Citing costs, rural regional directors have turned down development of an animal control department.
Ten rural directors met this month to review a report from Thompson-Nicola Regional District on animal control measures in operation at B.C. regional districts.
The report was commissioned after residents in several rural areas complained to electoral directors about barking and dangerous dogs. The regional district has no animal control so rural residents have few places to turn for complaints about barking or dogs on the loose.
"It's got a 10-year history," Walhachin-area director Barry Tait said of debate on dog control. "It's defeated every time. It's just too expensive to get it in. Everyone would scream about the cost."

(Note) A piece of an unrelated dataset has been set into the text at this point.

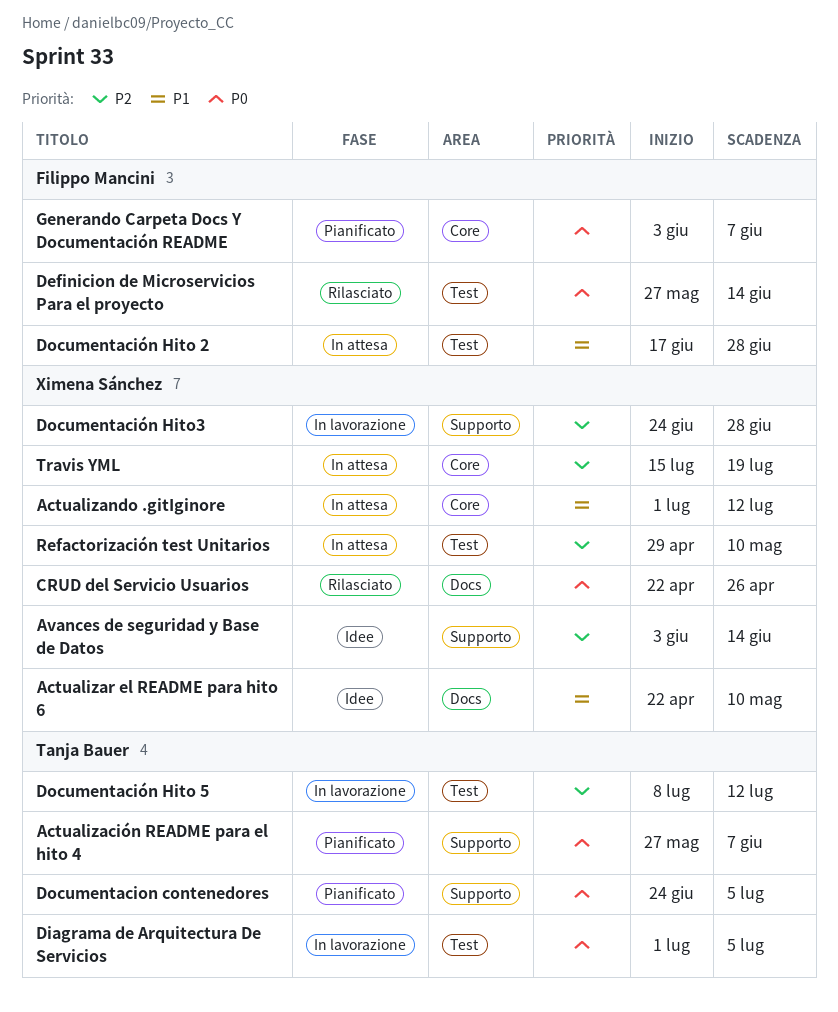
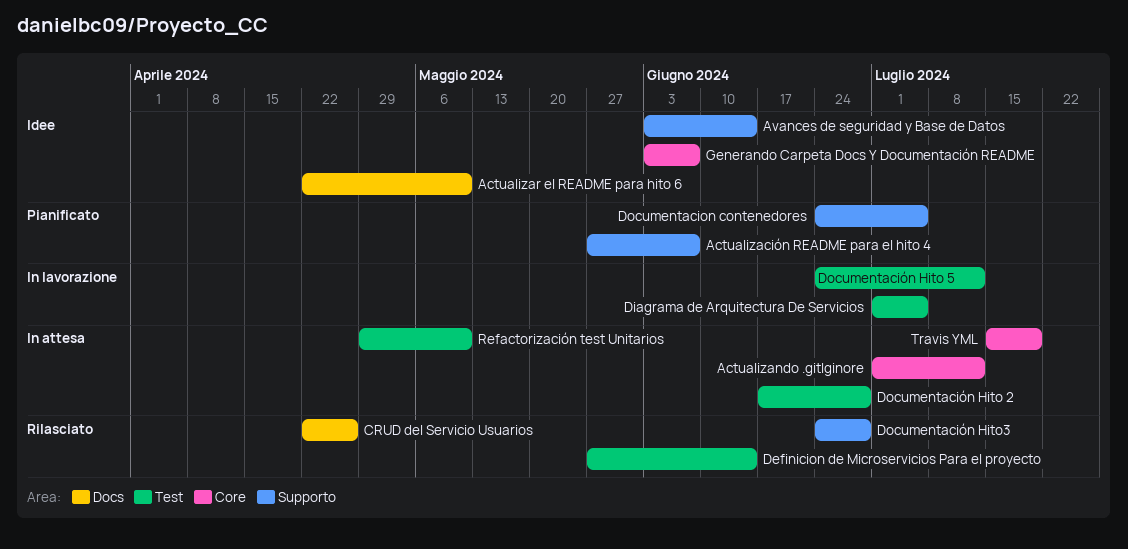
Documentación Hito 5, start: Jul 8 -> Jun 24
Documentación Hito3, status: In lavorazione -> Rilasciato
Generando Carpeta Docs Y Documentación README, status: Pianificato -> Idee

Comox Valley Regional District spends about $150,000 a year on animal control while Kootenay Boundary spends $200,000.
A service would include need for an animal impoundment area as well as vehicles and staff.
Kamloops has an animal control office, as do some small municipalities, including Cache Creek, Logan Lake and Merritt.
Lower Nicola-area director Randy Murray restarted the debate last year when he complained to the board about a resident in his area being kept up by barking dogs from a neighbouring animal rescue operation, called Angels Animal rescue.
"The majority of the electoral area directors regard it as too cost-prohibitive," Murray said. "When I look at 35 years of regional district history it always comes up squarely against cost."
Murray said the complaint against the animal rescue operation, which is located on an acreage and conforms to zoning, has apparently been worked out. But he continues to be concerned about dangerous dogs on the loose in rural areas.
The Lower Nicola director was absent from the meeting where the report was discussed. He would like to push the SPCA and province to come up with solutions.
Tait said he rarely hears about problems, adding most residents are able to solve problems themselves.
"You get the odd barking dog. You call (owners) at 3 a.m. and bark."